Pria Lansia Tewas Misterius Dalam Mobil di Sukabumi

Iklan Semua Halaman

Header Menu

Pria Lansia Tewas Misterius Dalam Mobil di Sukabumi

Kamis, 21 November 2019
SUKABUMI - Cek Update
Sesosok mayat laki-laki tanpa celana ditemukan warga dalam mobil di perkebunan kelapa sawit, Kampung Babakan Sirna, Desa Warna Jati, Kecamatan Cibadak, Kabupaten Sukabumi, Kamis (21/11/2019) pagi.

Korban pertama kali ditemukan oleh seorang karyawan perkebunan kelapa sawit, Leman Suleman (67) yang hendak pergi ke kebun. Di tengah perjalanan, Leman melihat sebuah mobil Katana dengan Nopol F 1135 QL tersungkur di semak-semak kebun sawit, karena penasaran dia kemudian memeriksanya, di dalam mobil dia melihat sosok lansia mengenakan kaos putih tanpa celana dan sudah tidak bernyawa. Lemanpun langsung memberitahukan kepada warga setempat.
"Saya melihat mobil ini di semak-semak, kemudian saya cek dan di dalamnya ada orang pake baju putih gak pake celana, saya ketok jendela mobilnya tapi gak jawab, terus saya kasih tau warga yang lain," kata Leman kepada wartawan.
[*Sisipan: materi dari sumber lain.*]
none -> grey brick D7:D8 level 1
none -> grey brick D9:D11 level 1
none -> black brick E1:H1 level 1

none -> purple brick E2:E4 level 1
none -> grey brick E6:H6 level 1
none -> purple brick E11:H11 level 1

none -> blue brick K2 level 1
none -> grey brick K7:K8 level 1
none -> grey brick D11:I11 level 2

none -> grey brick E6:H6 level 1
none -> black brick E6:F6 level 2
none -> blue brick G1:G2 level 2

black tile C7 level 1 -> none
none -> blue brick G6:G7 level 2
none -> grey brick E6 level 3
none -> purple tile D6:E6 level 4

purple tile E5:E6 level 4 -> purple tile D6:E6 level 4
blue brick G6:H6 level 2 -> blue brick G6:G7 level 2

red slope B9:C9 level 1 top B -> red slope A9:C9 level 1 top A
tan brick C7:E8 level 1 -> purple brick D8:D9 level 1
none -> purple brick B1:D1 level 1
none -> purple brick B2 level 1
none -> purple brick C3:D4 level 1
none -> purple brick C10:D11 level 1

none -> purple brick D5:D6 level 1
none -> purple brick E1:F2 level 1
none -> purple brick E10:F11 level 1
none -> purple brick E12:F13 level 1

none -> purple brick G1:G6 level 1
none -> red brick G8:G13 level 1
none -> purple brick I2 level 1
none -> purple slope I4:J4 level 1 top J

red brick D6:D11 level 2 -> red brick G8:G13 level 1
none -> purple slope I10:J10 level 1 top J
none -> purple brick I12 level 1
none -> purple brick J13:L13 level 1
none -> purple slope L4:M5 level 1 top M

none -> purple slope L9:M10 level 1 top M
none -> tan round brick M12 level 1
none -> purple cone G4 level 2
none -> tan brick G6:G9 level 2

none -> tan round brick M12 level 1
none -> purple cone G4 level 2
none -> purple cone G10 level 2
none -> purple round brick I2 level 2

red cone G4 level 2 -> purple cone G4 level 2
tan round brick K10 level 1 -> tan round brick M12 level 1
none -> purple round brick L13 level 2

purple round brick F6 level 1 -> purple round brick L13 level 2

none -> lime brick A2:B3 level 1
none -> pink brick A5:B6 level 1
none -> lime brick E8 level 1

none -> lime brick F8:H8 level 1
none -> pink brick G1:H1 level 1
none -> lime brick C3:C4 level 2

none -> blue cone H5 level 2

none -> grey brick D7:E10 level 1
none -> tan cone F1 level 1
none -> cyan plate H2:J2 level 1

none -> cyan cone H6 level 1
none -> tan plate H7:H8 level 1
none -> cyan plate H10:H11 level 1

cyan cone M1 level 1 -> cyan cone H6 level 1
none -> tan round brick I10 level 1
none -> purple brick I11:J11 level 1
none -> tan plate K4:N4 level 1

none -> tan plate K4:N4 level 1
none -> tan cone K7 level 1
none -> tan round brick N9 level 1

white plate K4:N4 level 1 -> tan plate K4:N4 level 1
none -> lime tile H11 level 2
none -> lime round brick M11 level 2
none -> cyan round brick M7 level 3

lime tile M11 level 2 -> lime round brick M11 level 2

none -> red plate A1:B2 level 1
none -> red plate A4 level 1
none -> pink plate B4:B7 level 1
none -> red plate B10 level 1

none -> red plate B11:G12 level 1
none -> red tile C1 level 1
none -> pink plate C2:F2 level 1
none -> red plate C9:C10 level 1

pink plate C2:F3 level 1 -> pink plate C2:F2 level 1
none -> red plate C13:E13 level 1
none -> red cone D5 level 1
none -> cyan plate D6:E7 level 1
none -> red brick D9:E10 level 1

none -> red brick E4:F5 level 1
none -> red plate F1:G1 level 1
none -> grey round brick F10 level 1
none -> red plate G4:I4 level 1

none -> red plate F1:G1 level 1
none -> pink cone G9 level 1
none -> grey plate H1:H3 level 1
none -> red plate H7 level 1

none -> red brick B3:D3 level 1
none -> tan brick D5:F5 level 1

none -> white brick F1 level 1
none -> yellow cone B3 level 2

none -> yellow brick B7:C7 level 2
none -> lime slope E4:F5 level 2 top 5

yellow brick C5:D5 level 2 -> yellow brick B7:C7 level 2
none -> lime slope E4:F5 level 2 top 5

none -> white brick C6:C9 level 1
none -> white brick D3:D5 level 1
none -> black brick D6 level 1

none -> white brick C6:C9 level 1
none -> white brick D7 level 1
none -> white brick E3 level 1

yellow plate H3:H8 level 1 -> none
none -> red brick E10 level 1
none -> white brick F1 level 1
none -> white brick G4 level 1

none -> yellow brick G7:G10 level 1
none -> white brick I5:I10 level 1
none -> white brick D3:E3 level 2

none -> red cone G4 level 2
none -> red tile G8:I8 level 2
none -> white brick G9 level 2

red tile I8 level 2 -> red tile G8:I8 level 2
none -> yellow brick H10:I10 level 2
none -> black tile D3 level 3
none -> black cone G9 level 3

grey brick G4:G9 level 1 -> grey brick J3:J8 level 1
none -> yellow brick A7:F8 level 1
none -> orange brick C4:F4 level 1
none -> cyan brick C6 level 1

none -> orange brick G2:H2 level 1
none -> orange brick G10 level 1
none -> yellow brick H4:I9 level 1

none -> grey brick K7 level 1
Dari informasi yang terhimpun, korban kemudian diketahui bernama Eman Ahmadi (62) warga Kampung Taman Lestari, Desa Cisarua, Kecamatan Nagrak, Kabupaten Sukabumi. Sebelum ditemukan tewas, korban pamit kepada sang istri untuk pergi rapat.

Istri korban, Ani Sumarni mengungkapkan kepergiaan sang suami yang berpamitan untuk melaksanakan rapat di daerah Sukaraja, Sukabumi pada rabu malam.

"Beberpa jam setelah pamit itu saya mencoba menghubungi namun tidak ada jawaban, hingga pagi tadi itu gak ada jawaban, saya telpon dan video call gak diangkat," ucap Ani saat ditemui awak media.

Kehawatiran Ani kepada sang suami yang tidak kunjung pulang semakin menjadi saat dirinya sedang mengajar di salah satu sekolah di Cibadak, dari salah satu orang tua muridnya ia mendapatkan kabar bahwa sang suami  berada di kebun kelapa sawit dengan mobil pribadinya dan sudah tidak bernyawa. Ani yang kagetpun langsung pergi ke lokasi untuk memastikannya.

"Iya saya bersama teman langsung menuju lokasi, dan ternyata benar itu suami saya. Kalau harus di autopsi, yaa saya sih gimana aja, silahkan aja, karena bapak gak pernah sakit apa-apa," ujar Ani.

Sementara itu Kapolsek Cibadak, Kompol H. Hadi Santoso, SE.,M.Si mengatakan bahwa korban akan di autopsi untuk memastikan penyebab kematiannya.

"Akan dilakukan autopsi kepada korban, rencananya hari ini, kami juga akan melakukan langkah pengumpulan data dan memeriksa para saksi mata," ungkapnya kepada wartawan.